◆ **Exercise prompt**: Your answer should be a single number: the count of lines in the entries below that contain "almost".

═════ Recorded data ═════

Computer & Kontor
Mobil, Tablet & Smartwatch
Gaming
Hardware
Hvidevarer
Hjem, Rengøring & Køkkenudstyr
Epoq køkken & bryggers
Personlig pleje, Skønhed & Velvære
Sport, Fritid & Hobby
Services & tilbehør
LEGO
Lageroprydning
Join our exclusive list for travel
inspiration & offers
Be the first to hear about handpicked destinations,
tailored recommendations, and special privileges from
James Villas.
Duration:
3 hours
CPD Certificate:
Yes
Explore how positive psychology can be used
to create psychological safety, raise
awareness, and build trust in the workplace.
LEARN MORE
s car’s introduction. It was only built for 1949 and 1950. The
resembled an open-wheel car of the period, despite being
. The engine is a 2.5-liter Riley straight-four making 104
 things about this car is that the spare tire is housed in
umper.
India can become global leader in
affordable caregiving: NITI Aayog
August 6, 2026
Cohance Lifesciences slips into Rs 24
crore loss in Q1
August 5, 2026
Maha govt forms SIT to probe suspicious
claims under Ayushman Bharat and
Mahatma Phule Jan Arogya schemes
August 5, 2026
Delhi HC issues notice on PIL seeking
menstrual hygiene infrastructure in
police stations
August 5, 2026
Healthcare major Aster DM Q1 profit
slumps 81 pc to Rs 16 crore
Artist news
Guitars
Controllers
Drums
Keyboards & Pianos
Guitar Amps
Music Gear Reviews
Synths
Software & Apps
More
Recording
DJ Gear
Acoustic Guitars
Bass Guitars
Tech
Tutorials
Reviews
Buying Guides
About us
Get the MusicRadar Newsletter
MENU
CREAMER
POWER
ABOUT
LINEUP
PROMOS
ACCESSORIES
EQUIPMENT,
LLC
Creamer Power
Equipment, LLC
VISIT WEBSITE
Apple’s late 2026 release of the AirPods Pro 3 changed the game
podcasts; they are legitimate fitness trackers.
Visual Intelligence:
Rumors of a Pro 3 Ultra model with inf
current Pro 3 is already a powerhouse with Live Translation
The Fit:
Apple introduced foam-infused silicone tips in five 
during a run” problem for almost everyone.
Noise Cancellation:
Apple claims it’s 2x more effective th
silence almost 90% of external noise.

═════

◆ **Response for this exercise**: 2